Green property debt frenzy comes with opaque climate standards

The 50-floor building designed to look like a bundle of chopsticks will stand out in China’s industrial hub of Shenzhen. It will also use natural ventilation, have a green roof and collect rainwater for irrigation — but that’s not unusual these days.

The Kaisa Group Holdings project is just one of hundreds around the world being driven by green bonds. Property firms have been among the cheerleaders of a rush to ethical finance, posing a challenge for investors to scrutinize how green this building frenzy actually is, at a time when debt from the sector is under pressure on contagion from distressed developer China Evergrande Group.

In China, sales of green debt from developers surged to $10.3 billion so far in 2021, more than three times the whole of 2020. It’s a similar picture in Europe, where they have more than doubled to $17.2 billion and make up about a sixth of the corporate green market. In the U.S., they have surpassed last year at $6.85 billion, nearly a quarter of the total.

Investors are clamoring for the chance to put their money to environmental use, yet may just be fueling more development from a building and construction sector that accounts for about 40% of energy-related carbon dioxide emissions. Finding the companies actually cutting pollution means sifting through a heap of building certifications and sustainable bond rules, which obscure potential greenwashing.

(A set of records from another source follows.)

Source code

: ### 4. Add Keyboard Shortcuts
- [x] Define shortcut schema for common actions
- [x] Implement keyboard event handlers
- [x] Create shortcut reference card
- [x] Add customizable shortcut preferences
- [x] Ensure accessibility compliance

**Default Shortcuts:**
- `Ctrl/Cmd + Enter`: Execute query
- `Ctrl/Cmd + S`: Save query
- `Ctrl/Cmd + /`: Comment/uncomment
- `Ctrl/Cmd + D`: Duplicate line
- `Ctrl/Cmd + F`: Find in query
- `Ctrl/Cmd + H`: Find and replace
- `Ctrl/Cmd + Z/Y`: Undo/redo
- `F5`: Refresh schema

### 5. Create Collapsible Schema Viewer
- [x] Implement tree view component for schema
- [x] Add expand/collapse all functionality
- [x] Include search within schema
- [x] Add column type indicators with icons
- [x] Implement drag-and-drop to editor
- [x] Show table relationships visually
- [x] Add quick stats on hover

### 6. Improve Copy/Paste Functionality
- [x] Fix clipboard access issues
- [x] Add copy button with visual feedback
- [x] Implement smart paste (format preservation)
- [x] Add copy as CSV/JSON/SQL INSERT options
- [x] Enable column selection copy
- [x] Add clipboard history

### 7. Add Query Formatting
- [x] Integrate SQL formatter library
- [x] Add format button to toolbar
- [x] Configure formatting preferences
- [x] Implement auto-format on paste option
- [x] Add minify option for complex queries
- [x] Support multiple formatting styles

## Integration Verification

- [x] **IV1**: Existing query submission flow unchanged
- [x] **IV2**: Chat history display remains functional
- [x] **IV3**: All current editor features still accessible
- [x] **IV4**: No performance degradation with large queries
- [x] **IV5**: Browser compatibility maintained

“The use of proceeds from green bonds in the real estate sector focuses on energy efficiency — heating and cooling of buildings — and not so much on environmentally harmful factors from building materials such as cement,” said Jyri Suonpaa, a green bond fund manager at Alandsbanken Abp in Finland. “New issuance from the sector is a lot higher than from other parts of the market, which increases the risk of greenwashing.”